Despite everything, we ball (for People Power's 40th Anniversary)
Two stick figures and a house and call that change
Dear fellow baller,
I write today in anticipation of multiple anniversaries tomorrow, the commemoration of EDSA People Power and Aaron Bushnell’s sacrifice for Palestine. If you couldn’t tell, I’m preoccupied with how to move forward in history carrying the dignity of people who have sacrificed themselves for political change.
I’ve been thinking about the other side of this moment and what might carry us there. I’m certain it involves a diversity of revolutionary strategies, a plurality of resistance. When I say plurality, I mean everyone acting from their local needs and most specific skills and interests to create a kaleidoscope of solutions to the present moment. A plurality of thinking about how we can help each other’s real needs and how we can divest from the hegemonic system that divides and enslaves us.
Where is the site of our resistance? Is it in the streets, online, at home—or somewhere else entirely? For many of us in the ahem business of change-making, our politics suffers from an internal war. Middle class against the poor. Leftists against centrists and leftists against conservatives.

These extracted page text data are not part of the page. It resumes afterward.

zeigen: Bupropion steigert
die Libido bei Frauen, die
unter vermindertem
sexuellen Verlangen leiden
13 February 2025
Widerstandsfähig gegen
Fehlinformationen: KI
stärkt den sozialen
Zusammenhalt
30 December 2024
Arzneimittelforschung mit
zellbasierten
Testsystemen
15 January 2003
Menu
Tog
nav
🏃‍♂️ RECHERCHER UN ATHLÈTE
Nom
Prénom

Listen, wherever the struggle is shared with the most people—that’s where we should be. That’s where we have tremendous potential for solidarity across all identities. I don’t believe we are so divided that we don’t share any difficulties, but we do need a robust empathy to bridge our differences, especially since these differences are encouraged and emphasized by the ruling class to prevent us from working together.

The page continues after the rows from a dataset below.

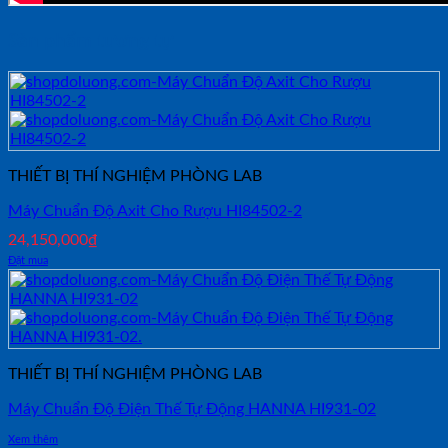
Sản phẩm tương tự
THIẾT BỊ THÍ NGHIỆM PHÒNG LAB
Máy Chuẩn Độ Axit Cho Rượu HI84502-2
24,150,000
₫
Đặt mua
THIẾT BỊ THÍ NGHIỆM PHÒNG LAB
Máy Chuẩn Độ Điện Thế Tự Động HANNA HI931-02
Xem thêm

According to Wataru Kusaka’s Moral Politics in the Philippines, modern-day politics seeks to pit a morally “good” group against a morally “evil” out-group, which furthers the division inherent in movement spaces.
I don’t remember a time when politics wasn’t about morality, but I am envious of a politics that doesn’t condemn citizens to political purgatory based on how well we can perform change-making. If politics is the pursuit of shared goals, then pursuing change can be as simple as going to our neighbors and talking about how we might help each other. Yes, sometimes it sounds absurd—let’s just ask each other what we need and share resources based on trust!—like a child drawing two stick figures and a house and calling that family—but shouldn’t it be more simple? Shouldn’t we uncomplicate changemaking and go back to the basics of being good humans?
I think we should, and I think it makes the impossible weight of carrying historic political wins like EDSA much easier to carry.
Aaron Bushnell, if you’re reading this from the spiritual realm, I hope you know how much your words mean to me. Please grant us protection in tomorrow’s march as I bring your words: We will not be complicit in genocide!